Image d’entête : Cette illustration présente une reconstitution des trois espèces de rhinocéros disparus dont les génomes ont été séquencés dans le cadre de l’étude. Au premier plan, on voit une licorne géante de Sibérie (Elasmotherium sibiricum) et, tout près derrière, deux rhinocéros de Merck (Stephanorhinus kirchbergensis). Au fond, un rhinocéros laineux (Coelodonta antiquitatis). (Beth Zaiken)
La plupart des rhinocéros se sont éteints avant le Pléistocène, et les scientifiques se sont longtemps interrogés sur les relations évolutives entre les cinq espèces vivantes et celles qui ont disparu depuis longtemps. La nouvelle étude (lien plus bas), révèle que les lignées africaines et eurasiennes se sont séparées il y a environ 16 millions d’années.
Selon le coauteur Love Dalén, du Centre de paléogénétique et du Musée suédois d’histoire naturelle :
Nous pouvons maintenant montrer que la branche principale de l’arbre de vie des rhinocéros se situe entre des régions géographiques, l’Afrique par rapport à l’Eurasie, et non entre les rhinocéros qui ont une corne par rapport à ceux qui en ont deux.
Le deuxième résultat important est que tous les rhinocéros, même ceux qui ont disparu, ont une diversité génétique relativement faible. Dans une certaine mesure, cela signifie que la faible diversité génétique que nous observons chez les rhinocéros actuels, qui sont tous en voie de disparition, est en partie une conséquence de leur biologie.
Le coauteur de l’étude, Mick Westbury, de l’Université de Copenhague, au Danemark, ajoute que :
Les huit espèces ont généralement présenté soit une diminution continue mais lente de la taille de leur population au cours des deux derniers millions d’années, soit une taille de population continuellement faible sur de longues périodes. Des tailles de population continuellement réduites peuvent indiquer que les rhinocéros en général sont adaptés à de faibles niveaux de diversité.
Les résultats sont cohérents avec le fait que les rhinocéros ont accumulé de grandes quantités de mutations génétiques délétères et sont restés relativement sains en tant que population malgré leur faible diversité génétique.

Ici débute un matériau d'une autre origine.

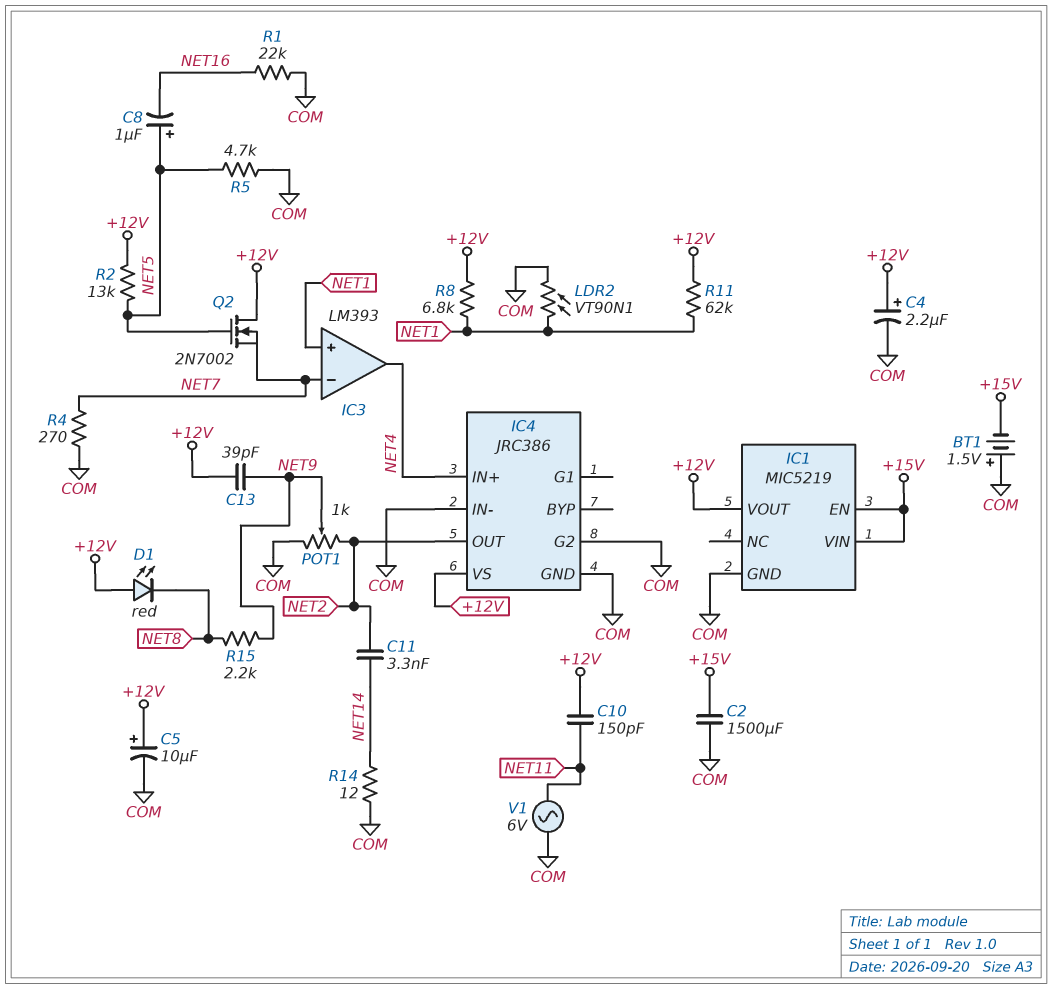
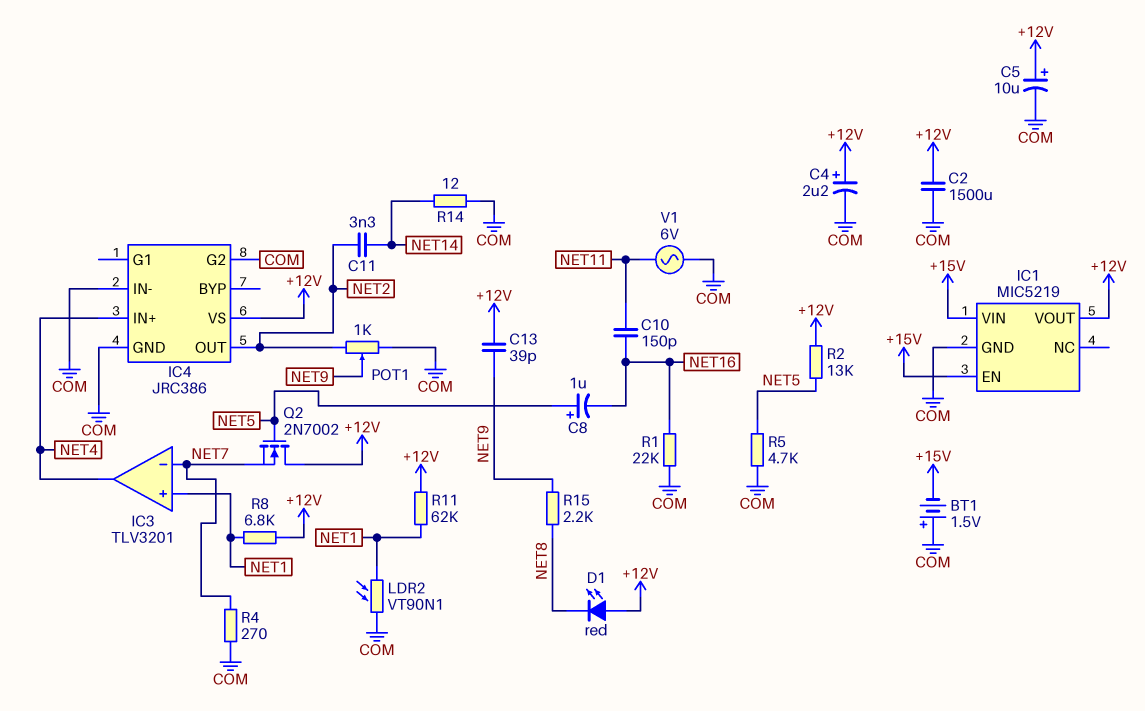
C2: 1500uF (+15V, COM) -> 1500uF (+12V, COM)
C10: 150pF (+12V, NET11) -> 150pF (NET11, NET16)
IC3: LM393 -> TLV3201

Selon Dalén, ces résultats sont « en partie une bonne nouvelle, en partie une mauvaise ». Le fait qu’une faible diversité génétique ne soit pas associée à une faiblesse ou à une mauvaise santé est une petite victoire pour les rhinocéros, mais la diversité des rhinocéros d’aujourd’hui est encore plus faible qu’elle ne l’était historiquement, ajoutant que :
Cela suggère que les récents déclins de population causés par la chasse et la destruction de l’habitat ont eu un impact sur les génomes. Ce n’est pas bon, car une faible diversité génétique et une forte consanguinité peuvent augmenter le risque d’extinction de l’espèce actuelle.
Les conclusions pourraient aider à la conservation des rhinocéros à l’avenir.
Selon Westbury :
Nous savons maintenant que la faible diversité que nous observons chez les individus contemporains n’est peut-être pas le signe d’une incapacité à se rétablir, mais plutôt un état naturel du rhinocéros. Nous pouvons mieux orienter les programmes de rétablissement pour qu’ils se concentrent sur l’augmentation de la taille de la population plutôt que sur la diversité génétique individuelle.
Dalén rapporte que son équipe travaille maintenant sur une étude plus approfondie du rhinocéros laineux éteint. Pendant ce temps, Westbury participe à la comparaison des génomes de rhinocéros noirs africains échantillonnés avant la récente diminution de la taille de la population avec ceux d’individus contemporains.
Nous espérons que cela fournira un cadre permettant de mieux comprendre d’où peuvent provenir les populations déplacées, les changements directs dans la diversité génétique et si certaines populations ont pu être perdues à jamais à cause de l’humain.
L’étude publiée dans Cell : Ancient and modern genomes unravel the evolutionary history of the rhinoceros family et présentée sur le site du GLOBE Institute de l’Université de Copenhague : Geneticists map the rhinoceros family tree.